Tuesday, December 15, 2009

Daddy


I’ve spent a harrowing couple of days driving back and forth from the hospital to see my father who has been hospitalized with pneumonia and a failing heart. Yesterday was horrible—he couldn’t breathe, even with oxygen, and he said he didn’t want to live that way. He seems to be improving somewhat today and we have our fingers crossed that he has jumped yet another health hurdle. He is 88 years old and I know he won’t be here forever, but I can’t imagine life without him.

I have an old photograph of him when he was about 20 years old, with a charming crooked-toothed grin, proudly wearing his Coast Guard uniform. He and his best buddy Les Sizemore enlisted in the Coast Guard together in 1939. My dad grew up on the Chesapeake Bay and spent his boyhood summers sailing the Bay and restoring an old sailboat, so his love of the sea attracted him to the Coast Guard. Not long after he completed basic training, the country entered World War II. He served on ships in the North Atlantic and the South Pacific and much of his time was spent on the Sea Cloud, a square-rigged ship (a barque) that belonged to Marjorie Merriweather Post (Close Hutton Davies May). When the United States entered the War, she rented the ship to the Coast Guard for one dollar a year and the ship was refitted for war as a U-Boat spotter and weather ship. My father served until the end of the War and came home to raise a family.
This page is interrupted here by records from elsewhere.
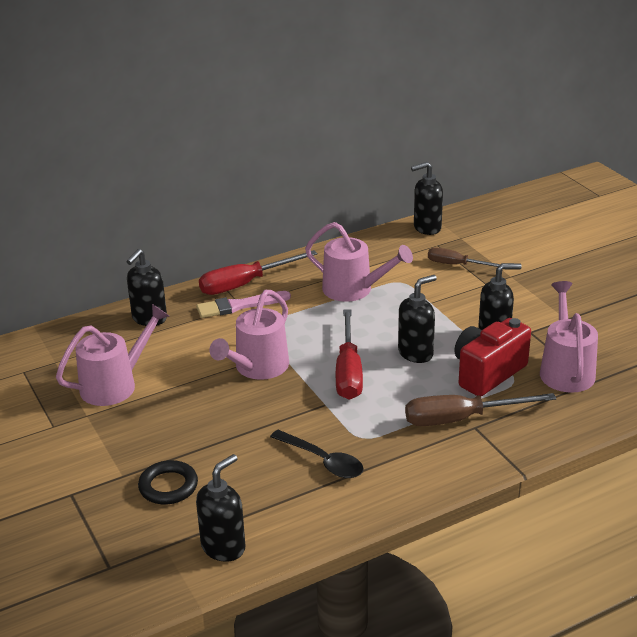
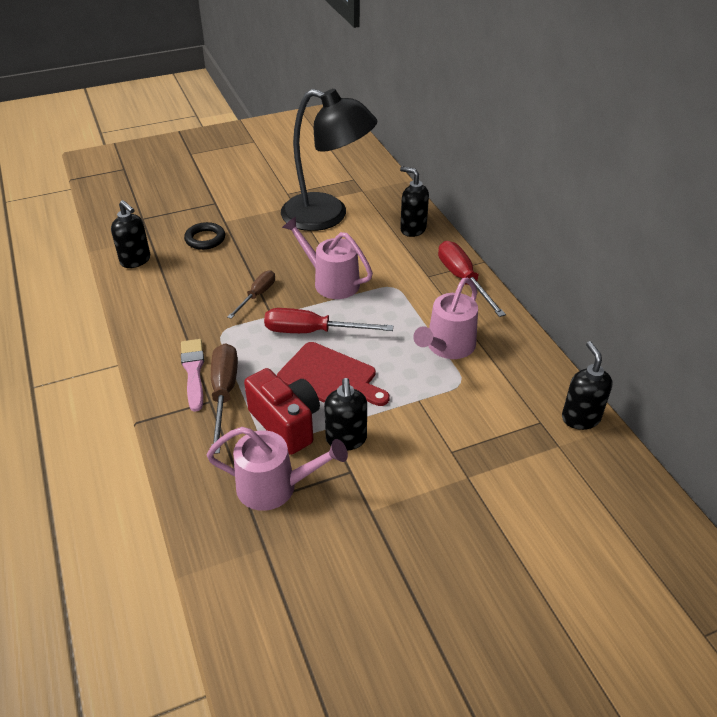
camera: 95 degrees right, 10 degrees up
(115, 384) = (327, 216): pink watering can -> black lamp
(239, 306) = (426, 275): pink brush -> pink brush (193, 371)
(322, 461) = (202, 309): black spoon -> none
(416, 353) = (330, 377): black soap dispenser -> red cutting board
(456, 265) = (494, 432): brown screwdriver -> brown screwdriver (257, 295)

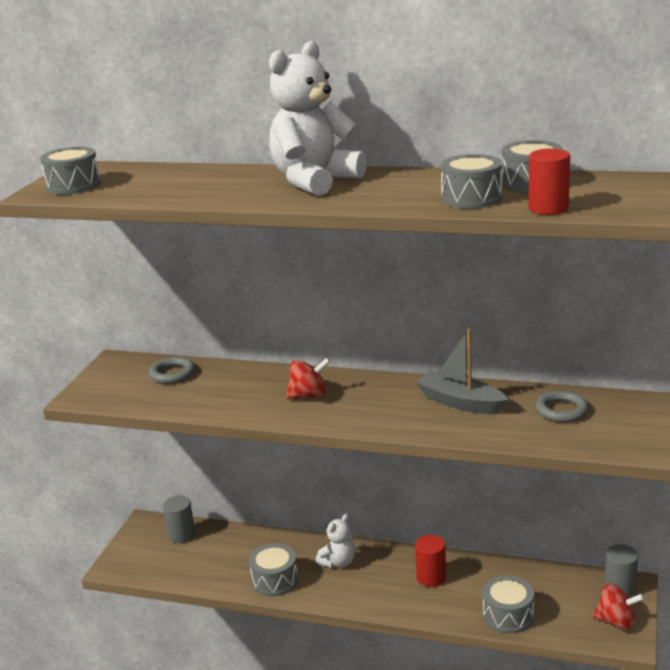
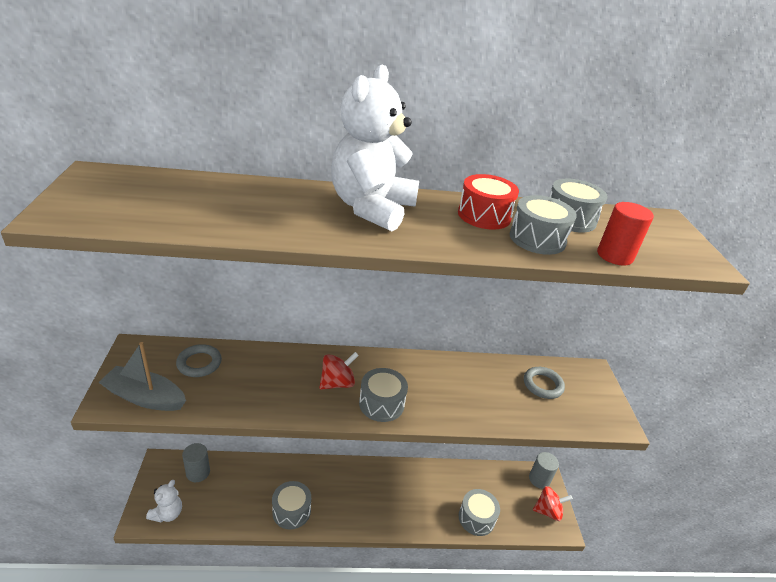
camera: 25 degrees left, 10 degrees up
(73, 185) = (98, 203): grey drum -> grey drum (381, 403)
(338, 562) = (337, 484): white teddy bear -> white teddy bear (167, 513)
(431, 183) = (484, 215): none -> red drum
(431, 577) = (411, 489): red cylinder -> none
(460, 402) = (465, 382): grey boat -> grey boat (145, 397)

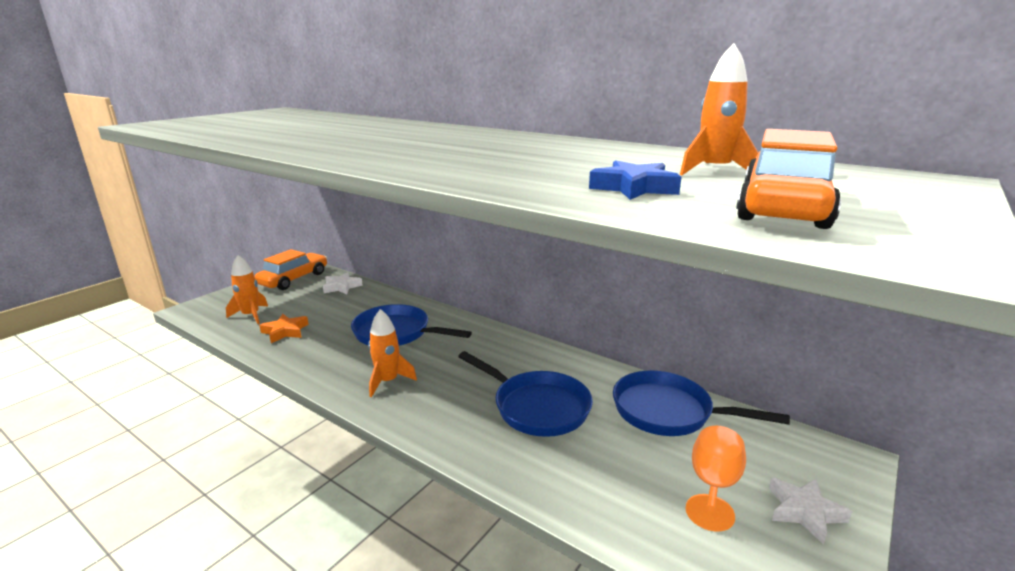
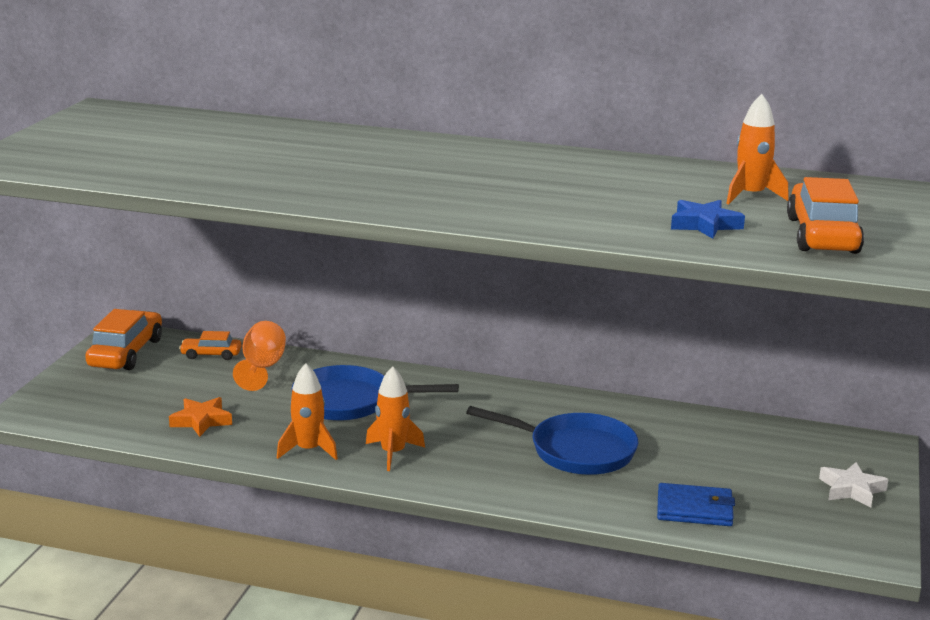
camera: 20 degrees left, 0 degrees up
(251, 315) = (127, 409): orange rocket -> orange rocket (308, 450)
(341, 287) = (211, 355): white star -> orange car
(614, 498) = (694, 509): none -> blue wallet
(668, 412) = (707, 434): blue pan -> none
(713, 485) = (773, 485): orange goblet -> orange goblet (262, 368)

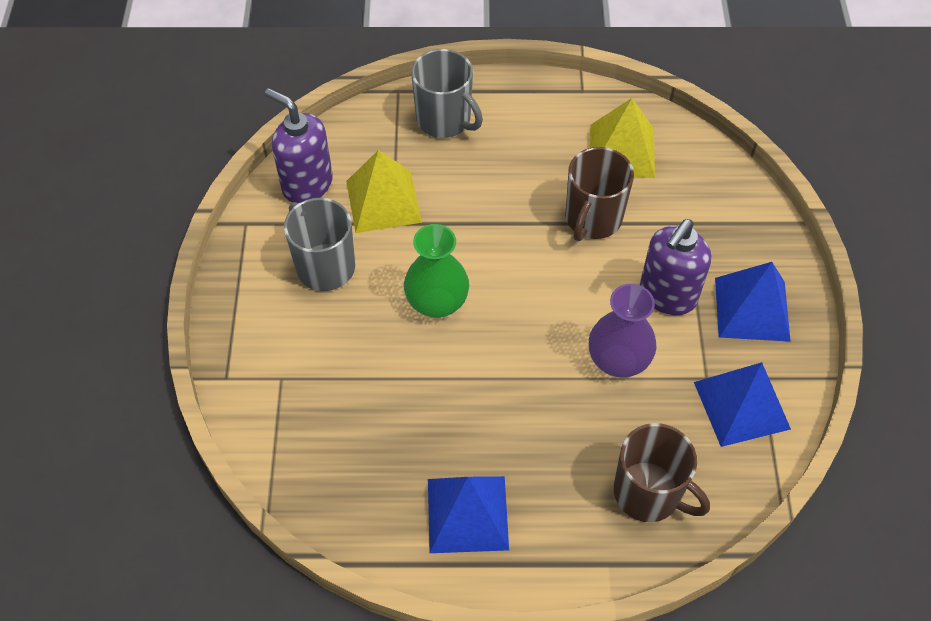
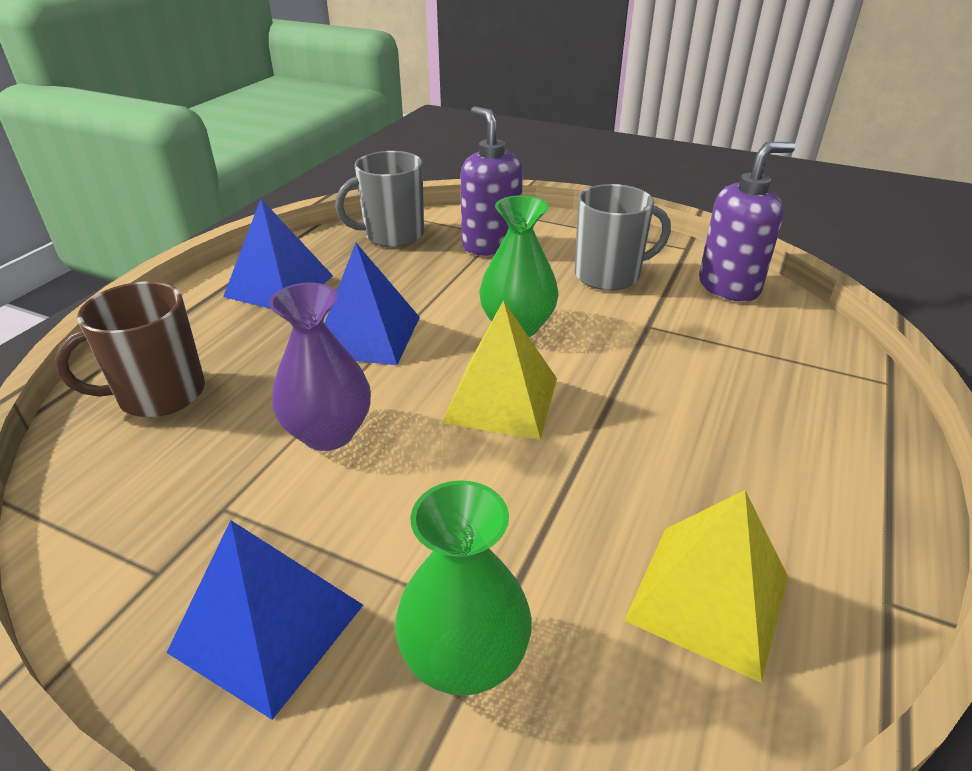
camera: 115 degrees right, 20 degrees down
(383, 201) = (684, 327): yellow pyramid -> yellow pyramid (501, 400)
(444, 120) = (823, 408): grey mug -> grey mug (392, 235)
(592, 219) = (569, 496): brown mug -> none
(667, 295) = (379, 525): purple soap dispenser -> purple soap dispenser (490, 245)
(712, 227) = (464, 659): none -> green vase
(741, 405) = (150, 526): blue pyramid -> blue pyramid (367, 335)

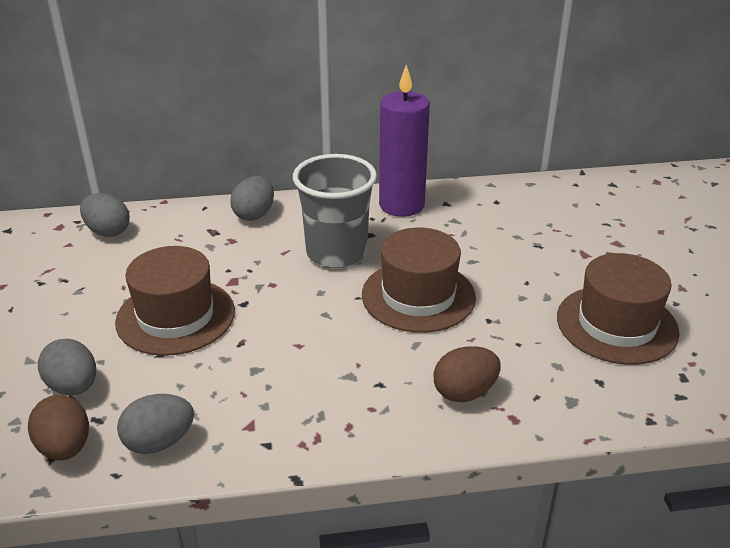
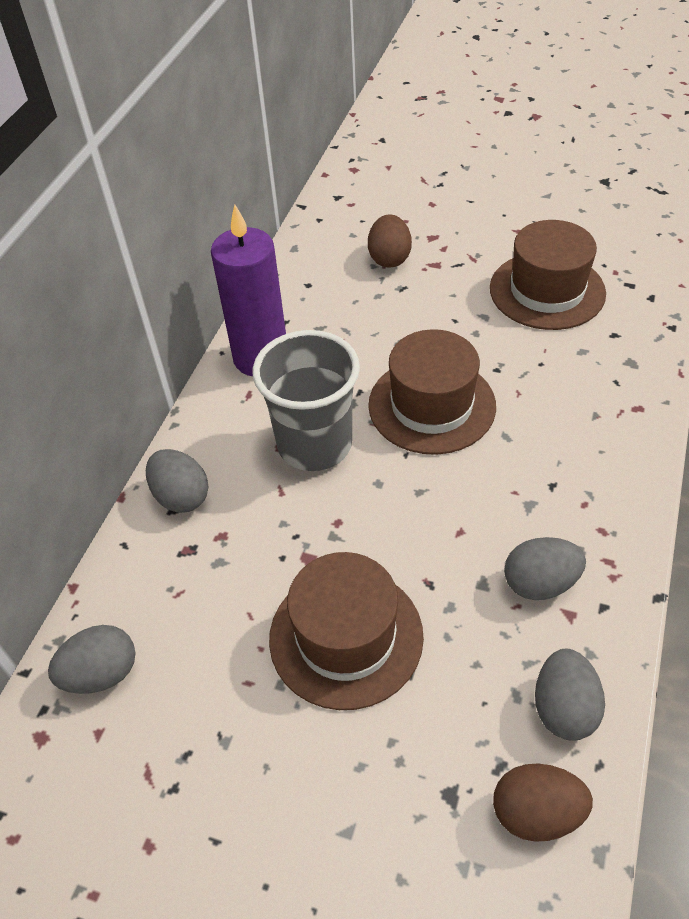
camera: 60 degrees left, 15 degrees up
(73, 387) = (428, 783): grey egg -> grey egg (540, 583)
(464, 392) = (591, 427): brown egg -> brown egg (389, 258)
He’s something between a rock and a pillow. All five of his children rely on him still and turn to him when we need advice or reassurance. Yet he wonders if he failed as a father whenever he sees his kids’ lives get messed up—a thought that could not be farther from the truth. He’s strong, yet he is sweet and comforting. My sister and I both think he ruined us because we will never find husbands like him. He knows all the important things—like how to patch the rotting wood on the back gate or how to wire the dimmer on the light switch. Even though he’s blind now, he talks me through these minor house repairs. He can see it in his head and remembers the colors of the electrical connectors. He doesn’t complain about losing his sight. He just keeps going, doing what he can. He goes to church, he walks almost every day, and he talks. He talks and talks and talks. And now we read him his Father’s Day cards. For some reason, it’s one thing to give him a preprinted card with some sappy sentiment, written by a professional sap writer. It’s another thing to read the cards aloud to him. Generally, I look for a simple, heartfelt message. I don’t like the ones that run on and on, neither do I want one that just says, “Happy Father’s Day”—that’s insufficient for a father of his caliber. The funny cards don’t do it either. I do want to send him a message: that I love him dearly and that he is the best father I ever could have imagined. So I find the preprinted card that says something close to that. But when I give him the usual Father’s Day Hawaiian shirt and read him the card, I steel myself so I don’t burst into tears.

Hang in there, Daddy. I love you.

1 comment:

  1. I know Nathan has a lot of his qualities and I'm grateful for it. Thanks for writing this. We're praying for Poppy.